Ailleurs encore, c’est le mouvement que Jésus rétablit : main desséchée, pied boiteux, dos tordu, corps paralysé, toujours à l’image de ces idoles qui ont des mains qui ne touchent pas et des pieds qui ne marchent pas. Le Seigneur notre Dieu, au contraire, est le Dieu artisan qui façonne l’être humain, le Dieu pèlerin qui marche au désert et qui visite son peuple, et même qui danse joyeusement pour lui (So 3,17). Grâce au Seigneur Jésus, des hommes et des femmes sont rendus capables de marcher avec Dieu et d’agir à son image et à sa ressemblance : sortir vers les autres, donner le pain aux affamés, redresser les accablés, soutenir la veuve et l’orphelin, comme le dit le psaume d’aujourd’hui.

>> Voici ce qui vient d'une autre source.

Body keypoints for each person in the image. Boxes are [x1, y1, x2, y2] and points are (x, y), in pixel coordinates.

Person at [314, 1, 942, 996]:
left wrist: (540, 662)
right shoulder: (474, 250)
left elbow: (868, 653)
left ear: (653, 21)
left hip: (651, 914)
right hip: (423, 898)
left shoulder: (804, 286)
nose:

Ailleurs enfin, c’est la vie même que le Seigneur Jésus restaure : la fille de Jaïre, le fils de la veuve de Naïm, Lazare. Par sa victoire définitive sur la mort et sa résurrection, le Seigneur Jésus ouvre à tous une espérance qui englobe et dépasse tous les rêves des hommes et des femmes : voir Dieu, l’entendre, le célébrer, danser pour lui, vivre de sa propre vie, pour toujours
Dès maintenant, par le baptême et la confirmation, le Seigneur Jésus nous a recréés : il a fait de nous des êtres dociles à sa parole, transparents à sa lumière, disponibles à son service, vivant déjà de sa vie divine. Cette œuvre de restauration qu’il aurait pu accomplir en un instant, il veut qu’elle dure toute notre vie, que nous soyons partie prenante de notre propre rééducation à la parole, à la lumière, au mouvement, à la vie. Louange au Seigneur, par tout ce qui vit et respire. Amen.